(Structured pose outputs)
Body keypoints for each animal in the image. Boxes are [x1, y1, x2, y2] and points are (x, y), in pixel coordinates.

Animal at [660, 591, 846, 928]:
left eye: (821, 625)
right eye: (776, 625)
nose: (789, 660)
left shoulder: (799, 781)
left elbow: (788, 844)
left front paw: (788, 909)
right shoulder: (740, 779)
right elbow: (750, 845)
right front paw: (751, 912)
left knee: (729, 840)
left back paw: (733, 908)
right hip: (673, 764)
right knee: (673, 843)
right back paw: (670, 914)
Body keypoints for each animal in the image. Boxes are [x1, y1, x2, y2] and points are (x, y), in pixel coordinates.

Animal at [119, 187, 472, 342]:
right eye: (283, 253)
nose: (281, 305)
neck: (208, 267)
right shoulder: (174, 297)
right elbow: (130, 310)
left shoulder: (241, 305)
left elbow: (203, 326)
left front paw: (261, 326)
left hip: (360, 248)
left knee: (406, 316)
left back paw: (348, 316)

==

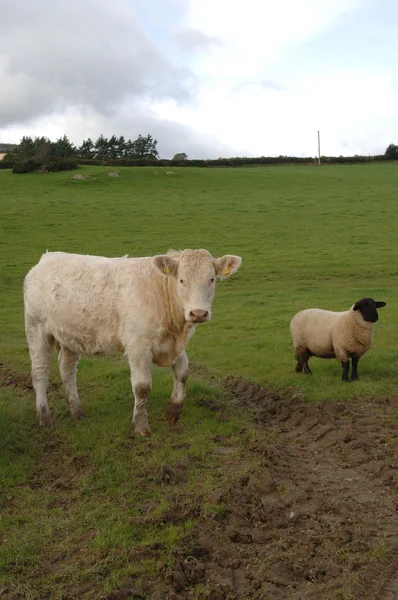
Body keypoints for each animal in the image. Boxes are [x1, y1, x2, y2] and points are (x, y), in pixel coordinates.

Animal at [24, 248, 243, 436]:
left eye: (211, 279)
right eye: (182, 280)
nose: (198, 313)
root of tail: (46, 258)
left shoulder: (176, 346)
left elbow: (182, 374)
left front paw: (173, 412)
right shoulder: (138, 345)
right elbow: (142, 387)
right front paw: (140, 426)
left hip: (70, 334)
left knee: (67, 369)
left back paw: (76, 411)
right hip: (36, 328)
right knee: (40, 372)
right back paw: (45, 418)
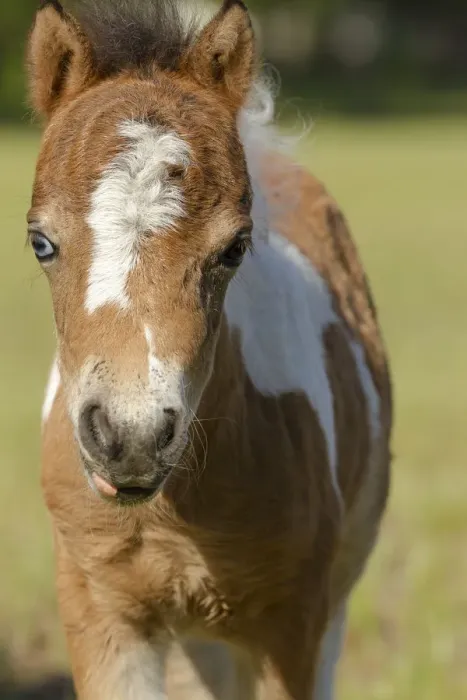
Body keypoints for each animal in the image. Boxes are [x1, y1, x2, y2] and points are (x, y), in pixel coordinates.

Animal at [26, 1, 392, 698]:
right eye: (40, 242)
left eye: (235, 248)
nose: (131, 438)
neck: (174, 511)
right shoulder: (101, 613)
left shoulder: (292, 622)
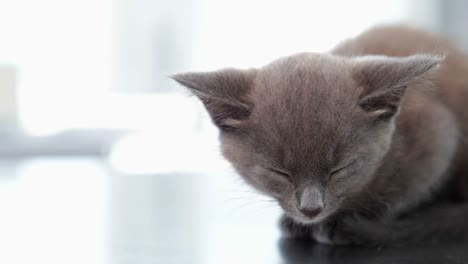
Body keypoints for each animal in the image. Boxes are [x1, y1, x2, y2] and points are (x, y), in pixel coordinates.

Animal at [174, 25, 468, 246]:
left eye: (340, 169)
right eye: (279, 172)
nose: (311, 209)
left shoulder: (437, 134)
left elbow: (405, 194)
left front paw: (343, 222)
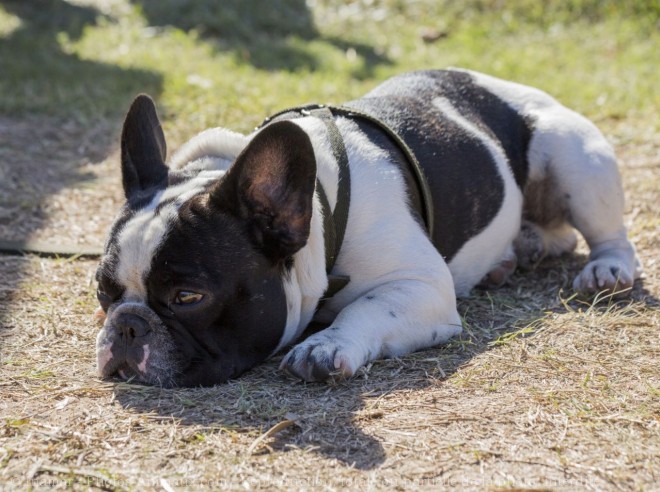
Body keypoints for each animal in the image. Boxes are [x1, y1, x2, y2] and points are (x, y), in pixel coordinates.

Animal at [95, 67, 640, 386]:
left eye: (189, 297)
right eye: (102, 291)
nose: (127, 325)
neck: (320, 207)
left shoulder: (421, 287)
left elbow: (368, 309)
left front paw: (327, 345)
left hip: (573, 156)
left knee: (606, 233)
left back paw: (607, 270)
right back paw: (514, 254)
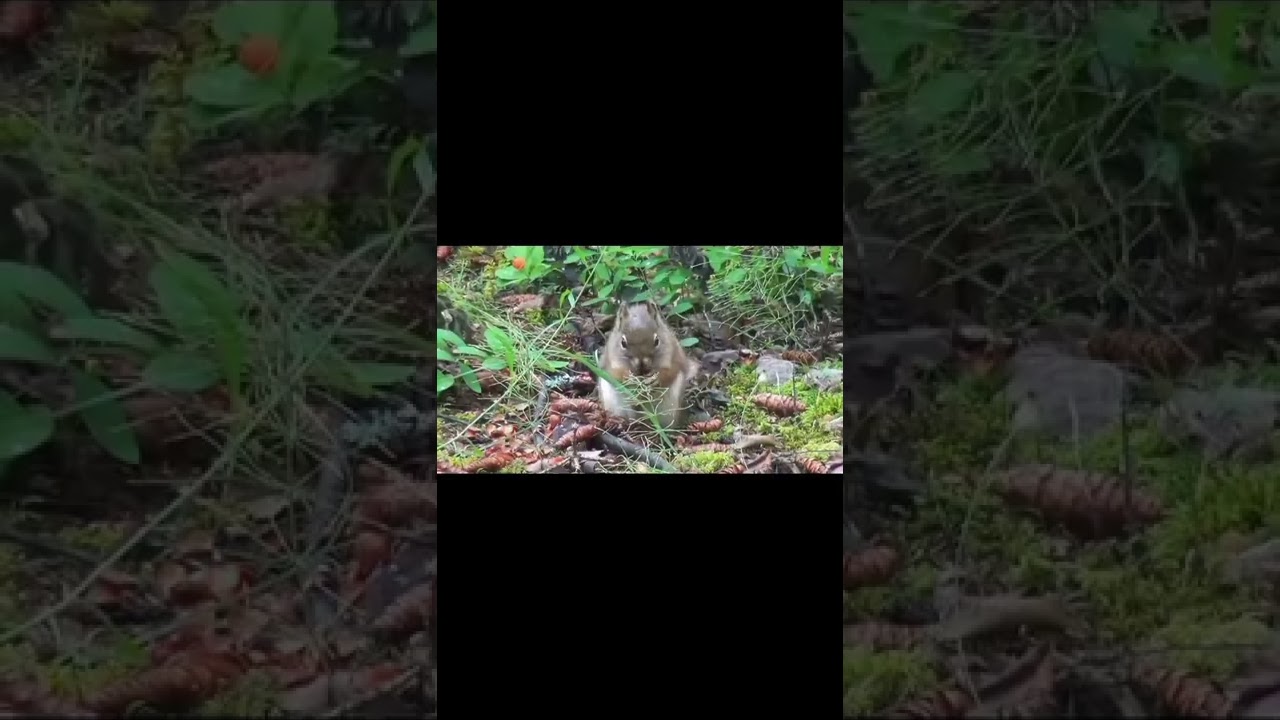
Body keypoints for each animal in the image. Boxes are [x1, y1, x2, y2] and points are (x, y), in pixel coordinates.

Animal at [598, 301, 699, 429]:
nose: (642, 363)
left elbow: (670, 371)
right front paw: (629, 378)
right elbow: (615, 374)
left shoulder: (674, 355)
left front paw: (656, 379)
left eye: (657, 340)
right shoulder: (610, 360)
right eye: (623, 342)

* **The task**
Search the lines above for the string "front" and copy each line that has it.

* **Response area**
left front paw: (788, 909)
right front paw: (751, 912)
left front paw: (261, 326)
left front paw: (173, 412)
right front paw: (140, 426)
left front paw: (343, 222)
left front paw: (327, 345)
right front paw: (629, 378)
left front paw: (656, 379)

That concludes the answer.